'The Walking Dead' Season 6 Premiere Recap: Who Remembers Their First Time Again"?

"That's how it is, isn't it?  You always think there's one more peanut butter left" - Michonne

“First Time Again” could not have been more aptly named. For The Walking Dead's Season 6 premiere, the show decided to rehash almost everything that has happened before, while it threw the characters into an all too familiar situation. The settlement is in some sort of indirect harm - if these zombies aren’t cleared out, we cannot have any peace of mind and the characters are basically the same - Rick is a hardened survivor, but he’s still generally an upstanding person at his core (no matter how much the show would like you to believe otherwise); and the Rick and co. must either assimilate the new group or leave them behind - Carter was not long for this world. The only thing that has changed is the amount of zombies and the way they must be exterminated. “First Time Again” is the same old gun just polished into a sheen so bright the show hopes to blind you from its similar situations.

Photo Credit: Gene Page/AMC
Photo Credit: Gene Page/AMC

I’ve been doing The Walking Dead recaps for a long time now. I wanted to give it another chance, hoping to shed my biases and give Season 6 a shot.
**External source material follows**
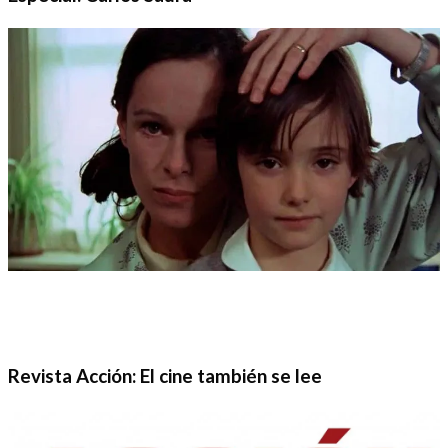
Revista Acción: El cine también se lee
But “First Time Again” made it pretty hard to forget everything that has happened in the history of the show. Luckily it did this very well with a combination of shared memories familiar storylines in the flashback sequences.

The flashbacks, presented in black and white (TWD loves its black and white, having re-released all of its episodes in black and white), served as a reminder for the audience of what happened last season as well as Rick and Morgan’s history and some of the show’s history. Rick’s initial caution when Morgan shows up made sense as a show of faith in the community, though I don’t necessarily buy that he doesn’t initially trust him. Morgan’s reintroduction brings a much needed balancing force for Rick and the group and is a welcome addition. Morgan already seems to fit pretty well in with some of Rick’s group, though it may take some time for others (i.e. Carol) to warm up to him. Morgan also gives Rick a balance with the man he used to be to how the show wants you to think of Rick now - the non-trusting, overcautious survivor who seems to be sliding into a violence. Hopefully Morgan sticks around longer than just a couple episodes, the consummate nomad hopefully settles down in Alexandria.

Outside of the interactions with Morgan, the storyline in the flashbacks was basically a reiteration of last season’s storyline. Carter, who was a resident of Alexandria this whole time yet never made his presence known, still doesn’t believe they should follow Rick but also doesn’t have any of the survival techniques. Sounds pretty familiar. The flashbacks do introduce us to Heath (Straight Outta Compton's Corey Hawkins), an Alexandrian who has been out on a supply run for the entirety of Rick and co.’s stay, and they show Deanna as figurehead leader going along with whatever Rick says.

Throughout the show, the flashbacks are spliced between the “present day” zombie herding mission that is not revealed until midway through in a flashback. In a flashback, Rick and Morgan stumble across a quarry filled with zombies being tenuously held back by a few semi-trucks blocking off the exits - remarkably similar to the original camp from Season 1. Eventually we find out Rick wants to be proactive and lead these zombies away from Alexandria so they won’t be overrun in the near future. Thus comes the segments happening in the present.

Unfortunately, this zombie herding isn’t the most interesting, especially since the audience doesn’t know what they are trying to accomplish and why they are even doing it.

During the herding, Nicholas (the guy who got Noah eaten and tried to kill Glenn in the forest) gets redemption, Sasha seems to be less suicidal, and Rick gets to kill Carter, who has his cheek chewed off by a zombie. The Rick mercy killing is silently questioned moment between Morgan and Michonne, but it only made sense. Outside of those things, it was fairly uninteresting until the end in which a horn sounds in Alexandria and leads half the zombies to it.

“First Time Again” suffered from being a season premiere. There was really no reason for the episode to be twice as long or for the stories to go on simultaneously aside from the fact that TWD wanted to do something big. Sure, an episode of just the flashback segments would have been pretty tame, even by TWD standards, but it would have at least built some tension for the episode in which the zombie herding would have occurred. Likewise, the zombie herding segments also weren’t interesting because they were fairly uneventful and because they lacked tension due to the audience not knowing what was happening. Cutting up the two stories and splicing them together tried to create some excitement in the two typical and somewhat boring stories happening but felt sort of cheap midway through the episode, much like the cliffhanger at the end of the episode.

What is yet to be seen is whether “First Time Again” feels so familiar because it was meant to or just because everything is old hat by Season 6 of The Walking Dead. We’ve already seen a farm overrun, a prison blown up, and a fortified camp of cannibals. There have been characters who have died, those who continue to survive despite themselves, and everything in between. Aside from finding a cure for zombism or finding a utopia that Rick and co. actually ruin there seem to be few novel ideas left for The Walking Dead to try. Perhaps the point has been reached where the show’s stories will be akin to the characters of the show’s namesake.